この変化が人に与えた影響はさまざまだ。リモートワークへのシフトで従来よりも快適な暮らしを手に入れた人もいれば、「仕事場で寝起きする苦痛を1年間味わい続けた」と感じている人たちもいる。

また、2020年秋に実施されたある調査*1によると、米国人女性の4人に1人はリモートワークを続ける中で離職を考えていたという。そして多くの人が「会社へのエンゲージメント」と「家族(子どもたち)へのエンゲージメント」をともに高いレベルで維持する取り組みに失敗したことを明らかにしながら、そのチャレンジは「最高の従業員にも、最高の親にもなれずに大きなストレスを抱え込む」というリスクがあり、そのリスクを背負ってまで挑む価値はないと主張していた。

このようにコロナ禍の長期化により、リモートワークに対してネガティブな側面も多く指摘され始めた。そのため、コロナ後のニューノーマルな働き方として、リモートワーク一辺倒ではなく、リモートワークとオフィスワークを柔軟に組み合わせられるハイブリッドワークモデルを望む声が増えたのである。

例えば、アトラシアンがLinkedInで行った調査*2によるとオフィスワーカーの62%が、ハイブリッドワークモデルで働くことを望み、32%はリモートワークを、残る7%はオフィスワークに戻りたいとしたという。 また、Slack社による調査*3でも同様の傾向が見られ、ハイブリッドワークを望む回答者は全体の62%であったという。

画像: これらの3つの比率は小数点第1位以下を四捨五入しているため総和は100%にはならない。

これらの3つの比率は小数点第1位以下を四捨五入しているため総和は100%にはならない。

一方、コンサルティングファームのデロイトが2021年に企業の上席リーダー層3,500人を対象に調査*4したところ、上席リーダーの61%が働き方改革、あるいは「労働の再構想」に注力していると答えたという。

ここで言う「労働の再構想」とは、「テクノロジーと人との新しいコンビネーションによって、まったく新しい、あるいはこれまでとは異なる労働成果を手にすること」を意味する。コロナ以前の同じ調査では「労働の再構想」に力を注いていると回答したリーダーは全体の29%に過ぎなかった。さらに、コロナ以前は「労働の最適化(=労働の生産性を向上させること)」「労働の再設計(=テクノロジーと人との新しいコンビネーションによって従来と同じ労働成果を得ること)」に注力する向きがともに32%いたが、コロナ後はそれらの比率がそれぞれ10%と27%に減っているという。こうした変化は非常に素晴らしいことではないだろうか。

ハイブリッドワークがうまく機能しない原因と対処法

就業者の多くがハイブリットワークを支持するなか、多くの企業がその採用へと動き始めた。
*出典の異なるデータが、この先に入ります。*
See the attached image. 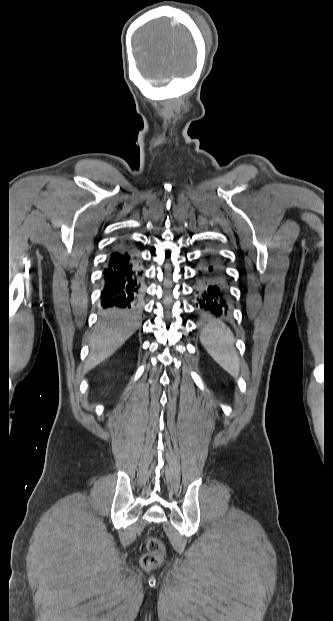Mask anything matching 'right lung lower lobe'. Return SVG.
Wrapping results in <instances>:
<instances>
[{
	"label": "right lung lower lobe",
	"mask_w": 333,
	"mask_h": 621,
	"mask_svg": "<svg viewBox=\"0 0 333 621\" xmlns=\"http://www.w3.org/2000/svg\"><path fill=\"white\" fill-rule=\"evenodd\" d=\"M104 289L101 303L104 308L137 309L144 292V275L139 258L127 244L116 247L103 271Z\"/></svg>",
	"instance_id": "98d812e1"
}]
</instances>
ただし、大多数の企業にとってハイブリッドワークは未知の働き方であり、世の中には、その成功事例も失敗事例もほとんどなく、成功モデルも確立されていない。ゆえに、ハイブリッドワークを働き方の標準として採用するという働き方改革には失敗のリスクがあり、そのリスクが顕在化したときには、長期的な痛手を被るおそれもある。

そうしたリスクを念頭に置きながら、アトラシアンでは、リスクマネジメントの手法「プレモーテム(Premortem)」を用いた演習*5を行い、ハイブリッドワークで起こりうる失敗とその可能性を割り出した。以下、この演習を通じて明らかになったハイブリッドワークを失敗への導く7つの道筋と失敗回避のアイデアを紹介する。

失敗の道筋 1:オフィスワーカー優先でコミュニケーションを設計してしまう

アトラシアンもそうだったが、米国では比較的多くの企業がコロナ以前からリモートワークを制度として取り入れていた。ただし、働き方の標準はあくまでもオフィスワークであり、チームのメンバーの大多数がオフィスに集まって仕事をし、数名がリモートで仕事をしているという状況が間々見受けられていた。これと同じ状況がハイブリッドワークを採用した企業で生まれる可能性は高い。

そのような状況でよく犯しやすい過ちが、オフィスにいるメンバーを優先するかたちでチームにおけるコミュニケーションのあり方を設計してしまうことだ。代表的な一例が、チームミーティングの際にオフィスにいる多数派が会議室に集まり、リモートにいる1~2名にWeb会議ツールなりを通じてミーティングに参加させることである。

このようなコミュニケーション設計では、会議室にいるメンバーたちにミーティングが支配され、リモートのメンバーたちは対話の内容についていけなくなったり、自分の意見を発言・表現するのが困難になったりする。最悪の場合、リモートにいるメンバーが疎外感を抱いてしまうリスクもある。

失敗回避のアイデア1
上のような失敗を回避するリスクマネジメントの方策は、チーム内での情報やアイデアの共有を常にリアルタイムに行おうとせず、非同期型のコミュニケーションを情報・アイデア共有の標準の手段として採用することである。例えば、アトラシアンのデジタルワークスペース「Confluence」を使えば、チームでの非同期コミュニケーション(あるいはコラボレーション)を通じて、互いにアイデアを共有し、熟考し、改善していく機会がメンバーの全員に均等に与えられる。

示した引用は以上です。